KUALA LUMPUR: The Norwegian Government Pension Fund Global (GPFG) disposed of its stakes in 23 Asian palm oil companies in 2012, including Kuala Lumpur Kepong and Genting Plantations.
The GPFG, which is the world’s largest sovereign wealth fund, was reportedly to have also divested its stake in Astra International, First Resources, Golden Agri, Indofood Agri and Wilmar, according to JP Morgan Asia Pacific Equity Research.
In its research note on Monday, it said the GPFG had divested out of these companies, citing concerns about unsustainable palm oil production.
JP Morgan Research said the divestment was also played up by EU environmentalist groups, describing it as a victory against destructive practices on rainforests.

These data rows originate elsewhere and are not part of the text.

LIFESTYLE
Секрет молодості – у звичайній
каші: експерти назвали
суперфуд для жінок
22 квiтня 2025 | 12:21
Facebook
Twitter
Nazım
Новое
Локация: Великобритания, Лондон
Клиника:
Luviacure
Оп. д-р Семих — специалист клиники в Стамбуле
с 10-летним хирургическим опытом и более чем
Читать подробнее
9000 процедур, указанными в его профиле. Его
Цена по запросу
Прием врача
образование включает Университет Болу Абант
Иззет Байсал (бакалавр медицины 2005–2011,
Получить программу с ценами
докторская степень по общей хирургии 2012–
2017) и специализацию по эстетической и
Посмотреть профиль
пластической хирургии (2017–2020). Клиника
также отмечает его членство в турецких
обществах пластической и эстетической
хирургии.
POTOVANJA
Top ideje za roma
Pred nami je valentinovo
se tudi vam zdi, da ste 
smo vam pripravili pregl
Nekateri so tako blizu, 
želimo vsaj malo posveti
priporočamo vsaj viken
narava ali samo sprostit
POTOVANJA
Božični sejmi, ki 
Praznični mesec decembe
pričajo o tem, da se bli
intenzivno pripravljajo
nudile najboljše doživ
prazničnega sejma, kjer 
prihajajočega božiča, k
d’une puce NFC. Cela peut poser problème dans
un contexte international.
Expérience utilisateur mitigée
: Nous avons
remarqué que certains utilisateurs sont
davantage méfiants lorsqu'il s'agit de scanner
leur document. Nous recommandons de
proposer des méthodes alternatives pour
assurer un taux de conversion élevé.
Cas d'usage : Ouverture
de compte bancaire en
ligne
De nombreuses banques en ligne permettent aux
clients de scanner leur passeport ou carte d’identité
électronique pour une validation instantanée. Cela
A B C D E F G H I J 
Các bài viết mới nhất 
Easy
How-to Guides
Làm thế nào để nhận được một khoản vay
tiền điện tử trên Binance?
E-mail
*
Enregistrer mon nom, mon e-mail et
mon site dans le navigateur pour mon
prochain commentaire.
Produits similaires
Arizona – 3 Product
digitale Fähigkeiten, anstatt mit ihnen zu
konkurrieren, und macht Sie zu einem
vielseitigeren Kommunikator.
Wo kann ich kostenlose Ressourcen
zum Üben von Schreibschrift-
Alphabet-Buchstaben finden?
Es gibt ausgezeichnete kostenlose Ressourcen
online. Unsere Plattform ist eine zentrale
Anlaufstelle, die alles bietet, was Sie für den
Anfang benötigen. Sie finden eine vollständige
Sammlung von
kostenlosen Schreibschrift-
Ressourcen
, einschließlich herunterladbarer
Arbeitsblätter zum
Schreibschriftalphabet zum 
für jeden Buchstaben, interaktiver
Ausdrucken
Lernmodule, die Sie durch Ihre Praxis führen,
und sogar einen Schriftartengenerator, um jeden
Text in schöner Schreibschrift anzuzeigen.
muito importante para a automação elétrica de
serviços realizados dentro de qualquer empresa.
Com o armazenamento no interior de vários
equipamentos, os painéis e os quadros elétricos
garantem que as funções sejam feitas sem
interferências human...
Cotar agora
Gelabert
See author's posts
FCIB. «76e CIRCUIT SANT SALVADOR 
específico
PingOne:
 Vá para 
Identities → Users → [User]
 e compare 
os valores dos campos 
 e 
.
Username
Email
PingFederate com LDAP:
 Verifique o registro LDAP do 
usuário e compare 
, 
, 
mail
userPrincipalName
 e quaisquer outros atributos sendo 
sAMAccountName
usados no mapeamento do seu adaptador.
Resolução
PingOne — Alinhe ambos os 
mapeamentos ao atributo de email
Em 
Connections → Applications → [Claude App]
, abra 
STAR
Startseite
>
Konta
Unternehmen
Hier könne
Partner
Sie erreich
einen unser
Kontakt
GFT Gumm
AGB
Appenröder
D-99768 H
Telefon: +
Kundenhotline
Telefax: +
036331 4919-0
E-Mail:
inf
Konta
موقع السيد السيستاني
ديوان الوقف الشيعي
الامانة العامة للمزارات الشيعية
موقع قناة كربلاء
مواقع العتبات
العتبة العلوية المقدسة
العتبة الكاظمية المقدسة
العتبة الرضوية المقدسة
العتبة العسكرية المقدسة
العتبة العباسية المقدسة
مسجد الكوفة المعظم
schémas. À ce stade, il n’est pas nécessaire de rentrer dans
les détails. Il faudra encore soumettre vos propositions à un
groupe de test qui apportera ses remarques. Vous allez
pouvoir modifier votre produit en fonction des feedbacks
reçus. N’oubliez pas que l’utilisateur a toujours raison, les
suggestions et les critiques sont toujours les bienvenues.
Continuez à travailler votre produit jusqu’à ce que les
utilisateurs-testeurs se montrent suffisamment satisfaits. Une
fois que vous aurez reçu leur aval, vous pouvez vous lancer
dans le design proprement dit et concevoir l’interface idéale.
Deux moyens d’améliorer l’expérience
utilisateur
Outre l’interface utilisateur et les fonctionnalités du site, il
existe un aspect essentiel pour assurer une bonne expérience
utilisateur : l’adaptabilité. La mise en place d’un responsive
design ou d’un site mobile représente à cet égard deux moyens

“GPFG sales appear to be a blanket sell-down of the sector without company specific consideration — take the opportunity to accumulate good quality names,” it said. JP Morgan said however, the environmental groups’ accusations were not new for the palm oil sector and the stake sales by GPFG appear to be a blanket divestment across the sector without due consideration to company-specific plantation management practices.
“Notably, many companies in the sector have during the course of the past 2 years been increasing their proportion of RSPO certified plantations.
“Furthermore, it was reported that stakes in the companies mentioned have been divested completely in 2012, indicating that they would be no further overhang on stock prices from stake sale by GPFG from hereon,” pointed out JP Morgan Research.
A news report by DPA said rising global share prices helped the Norwegian government’s pension fund obtain its second-highest full-year result in 2012. The fund’s return was 13.4%, equivalent to a rise of 447bil kroner (US$78.8bil). In 2009, the return was a record 26%.
The GPFG’s market value rose 504bil kroner to 3.8 trillion kroner at the end of the year, although a stronger Norwegian krone weighed on the result.
The return on its equity investments was 18.1%, and gained in the second half of the year on moves by the European Central Bank calming concerns for the euro.
Europe accounted for 49% of the fund’s equity investments at the year-end. North America’s share was 31% and Asia 15%. It also invested in Oceania, Latin America, Africa and the Middle East.